(Data extracted from a collection)
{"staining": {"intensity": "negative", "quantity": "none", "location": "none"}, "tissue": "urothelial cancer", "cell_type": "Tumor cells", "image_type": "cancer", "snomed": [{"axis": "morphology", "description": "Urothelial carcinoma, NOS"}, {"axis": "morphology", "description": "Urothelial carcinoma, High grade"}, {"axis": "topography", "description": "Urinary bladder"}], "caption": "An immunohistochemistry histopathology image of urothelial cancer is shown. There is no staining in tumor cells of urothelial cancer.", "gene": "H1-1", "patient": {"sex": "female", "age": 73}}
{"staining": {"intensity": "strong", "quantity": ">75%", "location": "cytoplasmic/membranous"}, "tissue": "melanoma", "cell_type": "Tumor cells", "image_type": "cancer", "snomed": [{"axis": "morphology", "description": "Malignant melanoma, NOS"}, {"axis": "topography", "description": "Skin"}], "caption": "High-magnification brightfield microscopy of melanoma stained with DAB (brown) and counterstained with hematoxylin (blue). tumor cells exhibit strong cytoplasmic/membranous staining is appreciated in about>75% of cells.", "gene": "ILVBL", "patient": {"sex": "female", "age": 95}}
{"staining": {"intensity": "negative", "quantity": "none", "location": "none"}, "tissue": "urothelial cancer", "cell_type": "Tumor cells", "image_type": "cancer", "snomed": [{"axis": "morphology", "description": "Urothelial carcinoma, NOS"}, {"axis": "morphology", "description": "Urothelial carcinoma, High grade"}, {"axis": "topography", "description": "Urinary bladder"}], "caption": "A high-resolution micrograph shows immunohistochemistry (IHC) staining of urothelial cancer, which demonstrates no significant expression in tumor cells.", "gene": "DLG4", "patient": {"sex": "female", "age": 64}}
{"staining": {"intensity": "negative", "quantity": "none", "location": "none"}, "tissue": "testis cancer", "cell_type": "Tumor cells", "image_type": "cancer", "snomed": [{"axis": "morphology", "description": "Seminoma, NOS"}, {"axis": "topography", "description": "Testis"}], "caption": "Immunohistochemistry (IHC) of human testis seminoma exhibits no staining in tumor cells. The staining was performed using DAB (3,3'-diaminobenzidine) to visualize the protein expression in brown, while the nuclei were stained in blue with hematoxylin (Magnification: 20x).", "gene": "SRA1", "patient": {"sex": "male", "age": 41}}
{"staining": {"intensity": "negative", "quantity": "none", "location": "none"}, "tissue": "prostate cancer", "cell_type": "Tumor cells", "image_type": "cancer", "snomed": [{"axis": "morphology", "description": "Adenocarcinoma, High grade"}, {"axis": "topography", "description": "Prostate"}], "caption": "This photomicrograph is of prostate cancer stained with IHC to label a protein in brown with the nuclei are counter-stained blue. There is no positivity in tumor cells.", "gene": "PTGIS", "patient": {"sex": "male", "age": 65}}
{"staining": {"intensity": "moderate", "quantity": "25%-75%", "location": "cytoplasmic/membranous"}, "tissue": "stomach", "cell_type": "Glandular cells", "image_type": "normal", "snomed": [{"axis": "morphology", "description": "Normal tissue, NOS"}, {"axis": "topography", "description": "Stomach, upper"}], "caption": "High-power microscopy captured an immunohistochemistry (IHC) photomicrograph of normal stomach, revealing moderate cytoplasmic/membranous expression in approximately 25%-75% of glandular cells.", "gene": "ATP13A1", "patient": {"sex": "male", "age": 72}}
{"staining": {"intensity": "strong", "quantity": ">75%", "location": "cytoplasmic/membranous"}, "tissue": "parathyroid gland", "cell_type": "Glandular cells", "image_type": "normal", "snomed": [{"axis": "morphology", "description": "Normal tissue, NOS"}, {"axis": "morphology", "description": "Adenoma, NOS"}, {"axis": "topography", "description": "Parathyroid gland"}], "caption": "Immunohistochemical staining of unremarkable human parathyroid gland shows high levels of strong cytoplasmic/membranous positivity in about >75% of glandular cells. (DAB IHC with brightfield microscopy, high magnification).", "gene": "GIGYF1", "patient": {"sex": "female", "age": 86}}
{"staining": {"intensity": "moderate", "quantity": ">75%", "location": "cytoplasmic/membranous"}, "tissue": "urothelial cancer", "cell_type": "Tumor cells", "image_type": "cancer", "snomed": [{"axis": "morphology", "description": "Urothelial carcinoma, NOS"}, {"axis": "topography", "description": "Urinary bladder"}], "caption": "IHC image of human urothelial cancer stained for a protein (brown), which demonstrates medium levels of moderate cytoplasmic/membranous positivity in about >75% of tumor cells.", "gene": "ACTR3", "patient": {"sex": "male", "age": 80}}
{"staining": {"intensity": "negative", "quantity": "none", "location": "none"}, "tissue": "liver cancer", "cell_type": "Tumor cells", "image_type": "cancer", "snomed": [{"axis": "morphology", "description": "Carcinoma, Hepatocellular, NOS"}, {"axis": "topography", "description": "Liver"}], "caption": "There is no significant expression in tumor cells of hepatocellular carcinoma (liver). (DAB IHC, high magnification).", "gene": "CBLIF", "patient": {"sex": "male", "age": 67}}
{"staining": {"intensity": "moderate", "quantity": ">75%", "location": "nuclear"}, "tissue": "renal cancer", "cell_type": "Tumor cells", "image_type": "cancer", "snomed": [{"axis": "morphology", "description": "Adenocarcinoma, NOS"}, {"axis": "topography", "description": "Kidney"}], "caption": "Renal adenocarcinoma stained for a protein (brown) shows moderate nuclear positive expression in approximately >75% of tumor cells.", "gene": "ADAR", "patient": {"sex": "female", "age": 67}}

▸ Exercise brief: Copy each line of the data above that holds "which".

▸ Response to this exercise:
{"staining": {"intensity": "negative", "quantity": "none", "location": "none"}, "tissue": "urothelial cancer", "cell_type": "Tumor cells", "image_type": "cancer", "snomed": [{"axis": "morphology", "description": "Urothelial carcinoma, NOS"}, {"axis": "morphology", "description": "Urothelial carcinoma, High grade"}, {"axis": "topography", "description": "Urinary bladder"}], "caption": "A high-resolution micrograph shows immunohistochemistry (IHC) staining of urothelial cancer, which demonstrates no significant expression in tumor cells.", "gene": "DLG4", "patient": {"sex": "female", "age": 64}}
{"staining": {"intensity": "moderate", "quantity": ">75%", "location": "cytoplasmic/membranous"}, "tissue": "urothelial cancer", "cell_type": "Tumor cells", "image_type": "cancer", "snomed": [{"axis": "morphology", "description": "Urothelial carcinoma, NOS"}, {"axis": "topography", "description": "Urinary bladder"}], "caption": "IHC image of human urothelial cancer stained for a protein (brown), which demonstrates medium levels of moderate cytoplasmic/membranous positivity in about >75% of tumor cells.", "gene": "ACTR3", "patient": {"sex": "male", "age": 80}}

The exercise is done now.